(Transcribed page contents)
# # # # #

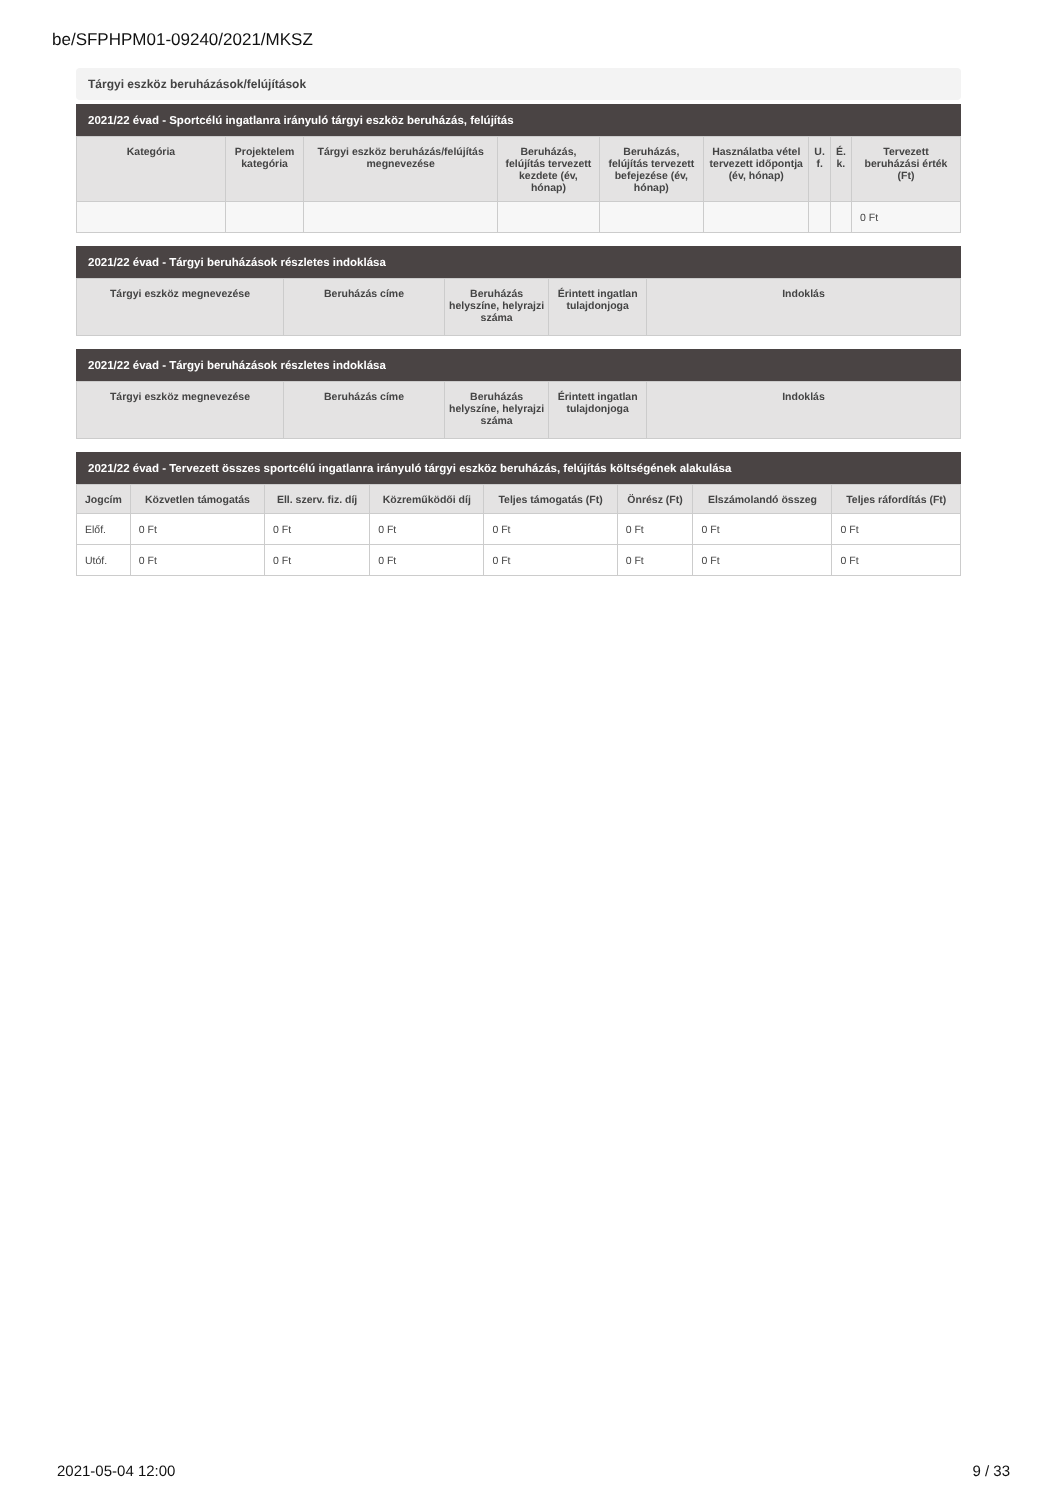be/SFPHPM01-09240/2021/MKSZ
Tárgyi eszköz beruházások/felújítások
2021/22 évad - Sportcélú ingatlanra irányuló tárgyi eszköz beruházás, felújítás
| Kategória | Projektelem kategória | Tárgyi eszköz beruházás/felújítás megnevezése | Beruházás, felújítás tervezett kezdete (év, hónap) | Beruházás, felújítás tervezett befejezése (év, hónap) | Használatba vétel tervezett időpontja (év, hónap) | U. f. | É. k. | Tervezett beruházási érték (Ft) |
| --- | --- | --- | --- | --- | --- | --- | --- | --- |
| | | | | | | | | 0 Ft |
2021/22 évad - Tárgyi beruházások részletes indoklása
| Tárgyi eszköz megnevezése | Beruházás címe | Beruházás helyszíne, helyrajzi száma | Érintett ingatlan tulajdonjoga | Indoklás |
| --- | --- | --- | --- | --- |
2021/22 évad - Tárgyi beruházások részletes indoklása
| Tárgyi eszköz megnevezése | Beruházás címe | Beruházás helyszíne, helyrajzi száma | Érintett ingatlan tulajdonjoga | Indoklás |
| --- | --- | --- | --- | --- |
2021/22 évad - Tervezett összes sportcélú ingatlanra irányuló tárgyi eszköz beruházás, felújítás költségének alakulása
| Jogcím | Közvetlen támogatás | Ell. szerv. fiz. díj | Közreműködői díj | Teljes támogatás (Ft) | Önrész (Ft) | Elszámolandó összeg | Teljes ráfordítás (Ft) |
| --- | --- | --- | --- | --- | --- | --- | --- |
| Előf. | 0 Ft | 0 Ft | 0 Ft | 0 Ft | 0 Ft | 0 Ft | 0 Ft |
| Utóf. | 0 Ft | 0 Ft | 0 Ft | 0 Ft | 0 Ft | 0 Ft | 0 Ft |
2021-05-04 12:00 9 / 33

# # # # #

◆ What you have to do
Show all lines above holding the word "évad".

◆ Solution to the problem
2021/22 évad - Sportcélú ingatlanra irányuló tárgyi eszköz beruházás, felújítás
2021/22 évad - Tárgyi beruházások részletes indoklása
2021/22 évad - Tárgyi beruházások részletes indoklása
2021/22 évad - Tervezett összes sportcélú ingatlanra irányuló tárgyi eszköz beruházás, felújítás költségének alakulása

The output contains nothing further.